Many of us who live in greater Newburyport have chosen to live here because we love the ocean, the beaches and the uniqueness of life on the coast.
But the world is changing, and as sea levels rise, ocean temperatures increase, and hurricanes are predicted to become more intense, these places that we have grown to know so well will change — sometimes in the matter of a few hours, and perhaps forever.
It’s encouraging to see a growing interest among citizens in the science and observation of these changes, and how we can prepare and adapt. Here in Newburyport, a new group has organized to focus on it. Called Storm Surge, the group has members from throughout the region.
It’s begun holding regular meetings and lectures, and hopes within five years to be “a widely known resource center for information aiding area cities and towns to prepare for threatening and extreme coastal storm conditions.” It’s next lecture is Wednesday, Oct. 9, with writer Bill Sargent speaking on the topic of “Sea Level Rise: The Plum Island Story,” at the Newburyport Public Library.

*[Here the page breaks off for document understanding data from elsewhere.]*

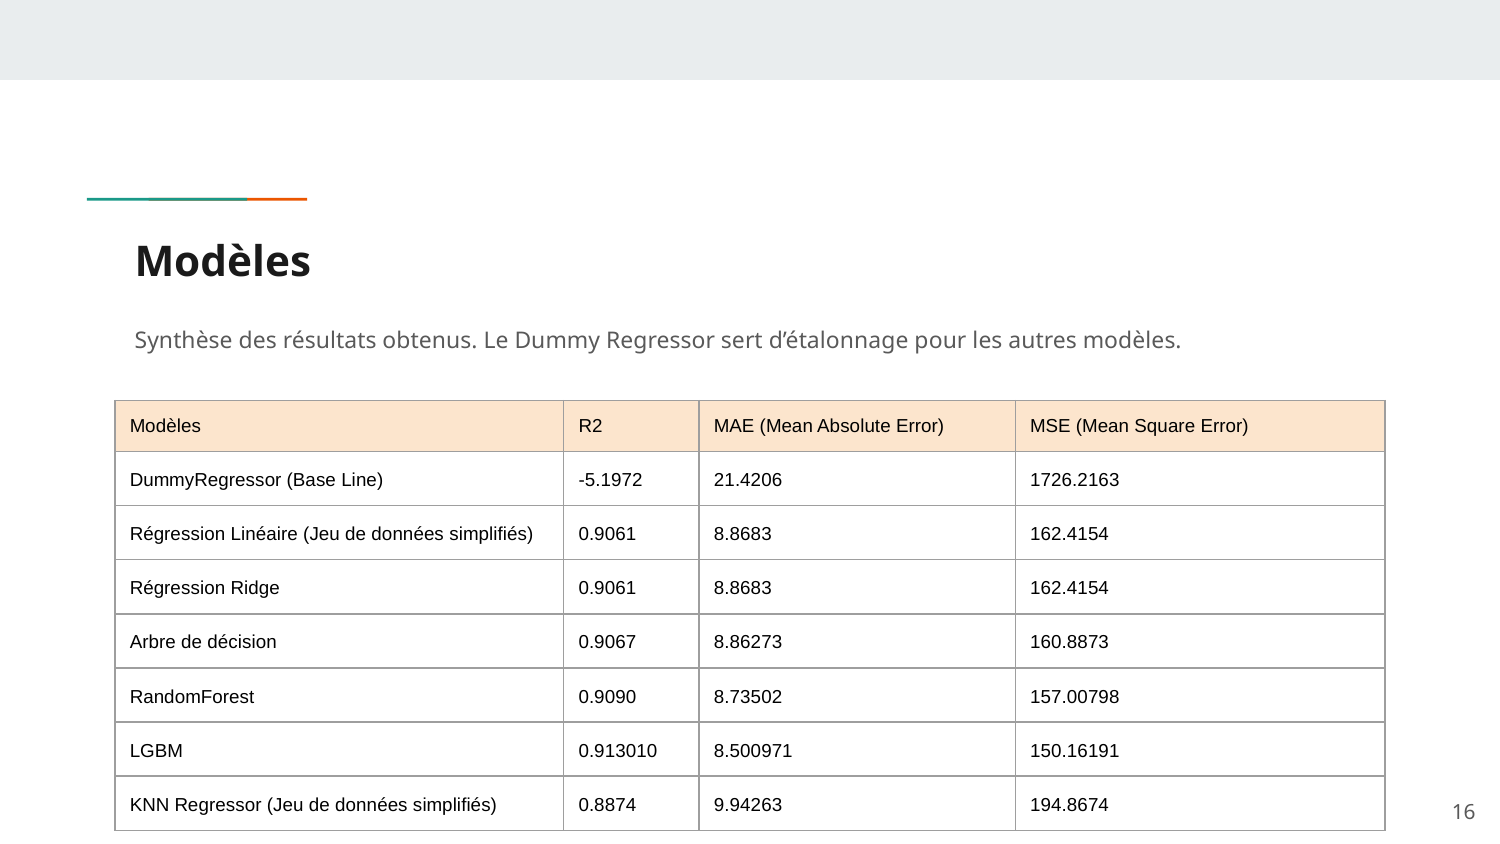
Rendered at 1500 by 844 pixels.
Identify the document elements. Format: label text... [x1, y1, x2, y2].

table_cell Régression Ridge [116, 560, 563, 613]
list Synthèse des résultats obtenus. Le Dummy Regressor sert d’étalonnage pour les autres modèles. [119, 304, 1418, 401]
title Modèles [119, 216, 1381, 304]
table_cell KNN Regressor (Jeu de données simplifiés) [116, 777, 563, 830]
table_cell 150.16191 [1016, 723, 1384, 775]
table_cell DummyRegressor (Base Line) [116, 452, 563, 505]
table_cell 0.913010 [564, 723, 698, 775]
table_cell 162.4154 [1016, 560, 1384, 613]
table_cell 0.9090 [564, 669, 698, 721]
table_cell 8.8683 [700, 506, 1015, 559]
table_header MSE (Mean Square Error) [1016, 401, 1384, 451]
table_cell 0.9061 [564, 560, 698, 613]
table_cell 8.8683 [700, 560, 1015, 613]
table_cell 9.94263 [700, 777, 1015, 830]
table_cell 0.8874 [564, 777, 698, 830]
table_cell 160.8873 [1016, 615, 1384, 667]
table_cell 0.9067 [564, 615, 698, 667]
table_header Modèles [116, 401, 563, 451]
table_cell RandomForest [116, 669, 563, 721]
table_cell Arbre de décision [116, 615, 563, 667]
table_header R2 [564, 401, 698, 451]
table_cell 8.73502 [700, 669, 1015, 721]
table_cell 162.4154 [1016, 506, 1384, 559]
table_cell 1726.2163 [1016, 452, 1384, 505]
slide_number ‹#› [1400, 779, 1491, 844]
table_cell 8.500971 [700, 723, 1015, 775]
table_cell 8.86273 [700, 615, 1015, 667]
table_header MAE (Mean Absolute Error) [700, 401, 1015, 451]
table_cell 194.8674 [1016, 777, 1384, 830]
table_cell 0.9061 [564, 506, 698, 559]
table_cell LGBM [116, 723, 563, 775]
table_cell -5.1972 [564, 452, 698, 505]
table_cell Régression Linéaire (Jeu de données simplifiés) [116, 506, 563, 559]
table_cell 21.4206 [700, 452, 1015, 505]
table_cell 157.00798 [1016, 669, 1384, 721]
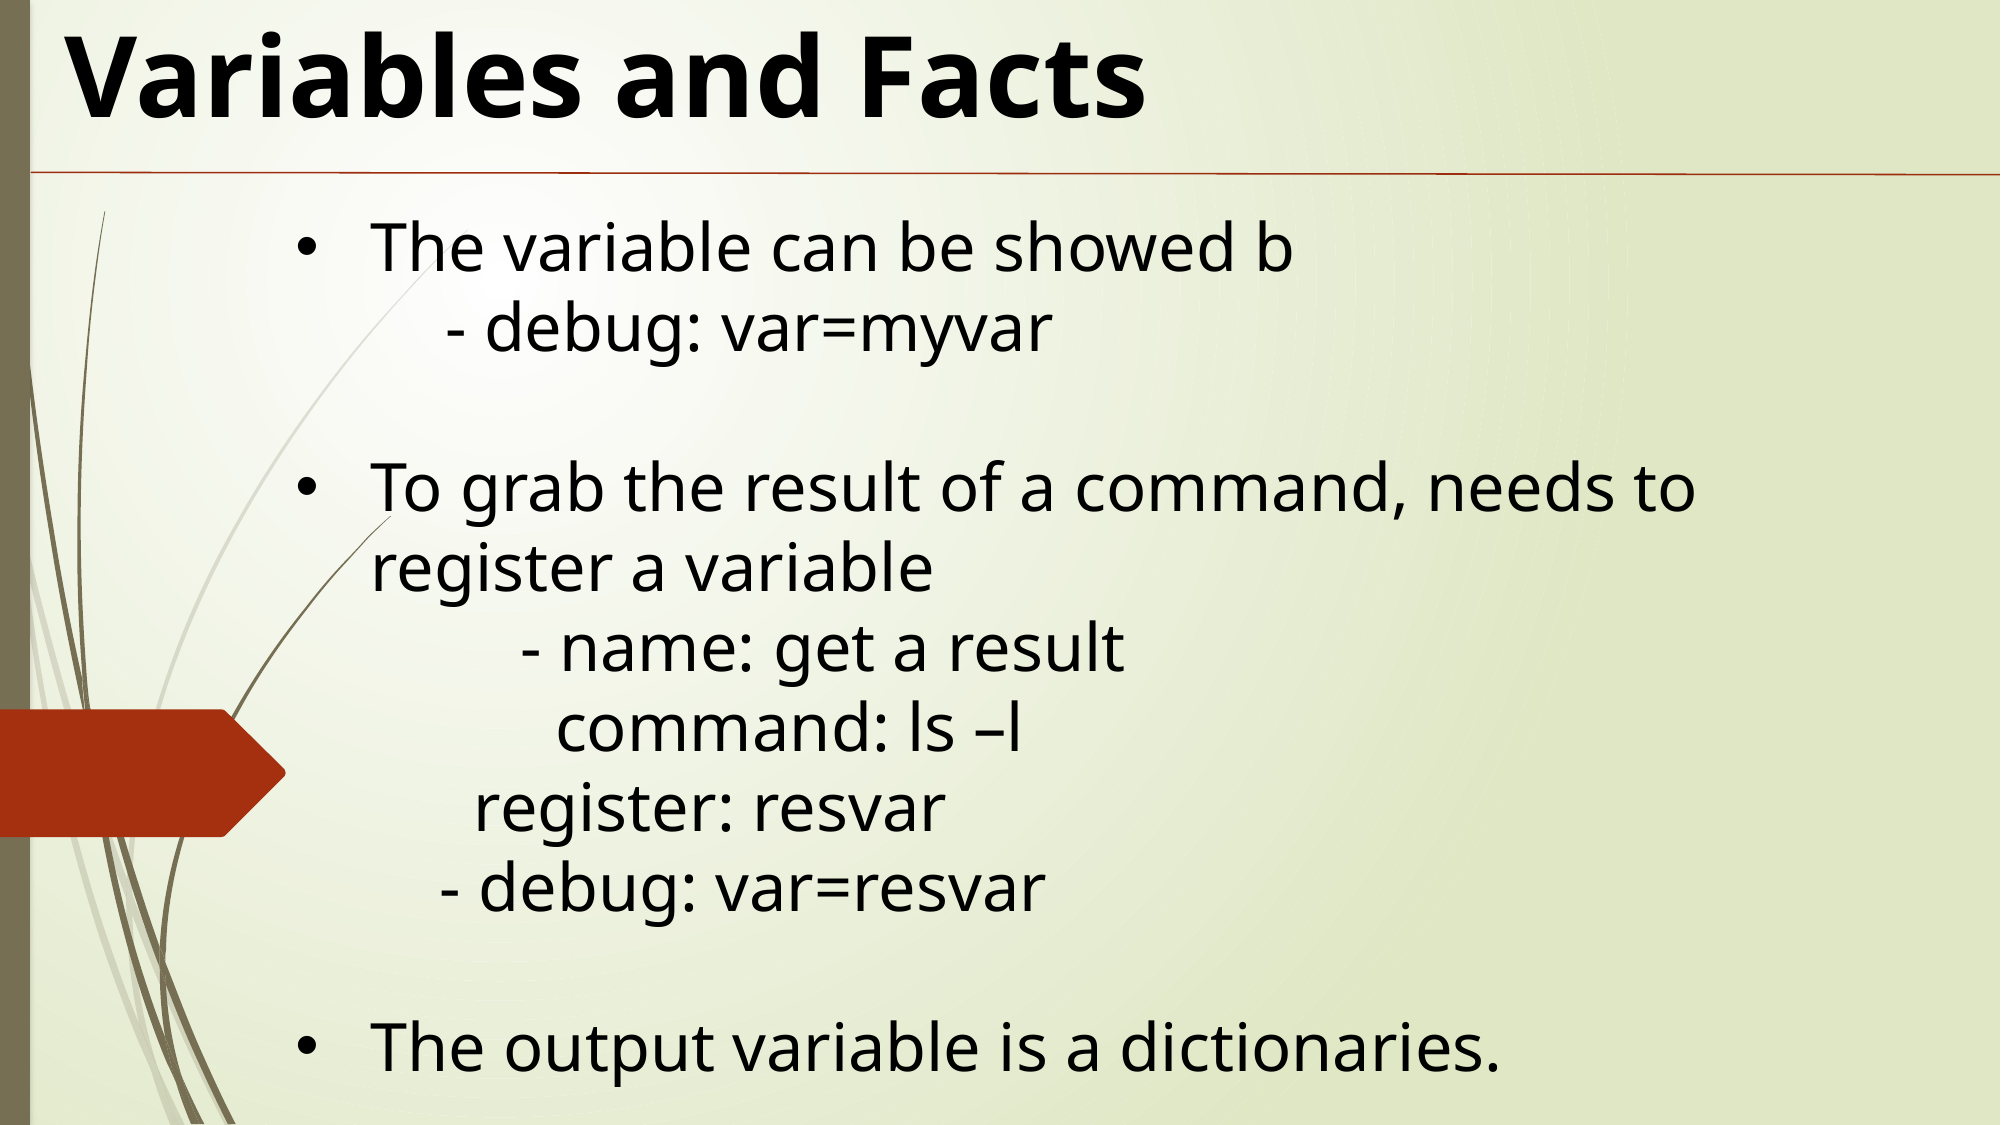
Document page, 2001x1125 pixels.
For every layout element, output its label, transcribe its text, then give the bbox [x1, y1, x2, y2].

text_box The variable can be showed b - debug: var=myvar To grab the result of a command, needs to register a variable - name: get a result command: ls –l register: resvar - debug: var=resvar The output variable is a dictionaries. [280, 197, 1944, 1125]
text_box Variables and Facts [49, 0, 1164, 148]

The destruction wrought on a section of Plum Island this past winter was a vivid demonstration of how quickly changes can occur. In the scope of a few high tides, six homes were lost and a substantial amount of shoreline melted away. Less well publicized were the erosion problems suffered along the unpeopled barrier beaches of the Parker River National Wildlife Refuge and Crane Beach. These were significant changes to our coastline.
Other changes are more gradual yet still significant, such as the rise in sea levels that is slowly changing the Great Salt Marsh, and is predicted to destroy most of it within the next century.
The end of this month marks the one-year anniversary of Superstorm Sandy, the massive storm that devastated coastal New York and New Jersey. The storm demonstrated what may be the future for densely populated, low-lying coastlines.
Sandy left a mark here as well. One of the most disturbing effects was a phenomenon that has been observed at various times in Newburyport’s history. A massive storm surge from a hurricane can halt the natural seaward flow of the Merrimack River, causing a dramatic rise in the water levels along the Newburyport shoreline. West- or northwest-blowing winds then lash the waterfront with enormous waves. For a few hours during Sandy, those waves pounded the central waterfront and caused a momentary crisis as a whalewatching boat smashed against the boardwalk.
The best known example of this phenomenon occurred in 1837, when a series of hurricanes struck the coast in rapid succession. The result was serious flooding and damage to the Newburyport waterfront, the destruction of several ships, deaths and a major shift in the location of the Merrimack River mouth that literally blew apart a large section of Salisbury Beach and Plum Island.
Sandy was a close call for us. We were fortunate that it took a sudden turn and headed inland in the New Jersey area. Had it followed the track it had been on prior to that pivot, our area would have been hit with a powerful storm that no doubt would have caused enormous coastline damage.
The world is changing around us, there is no doubt. Fish species that once were unheard of in this area, because the water was too cold for them, are suddenly being caught along our shores. There are measurable increases in ocean levels, and there is evidence that tropical storms are on a pattern of growing in intensity.
When big storms hit, we search for answers and wonder how we could have lessened the damage. It’s useful to be thinking about these things and planning for them when the seas are calm and the skies are clear.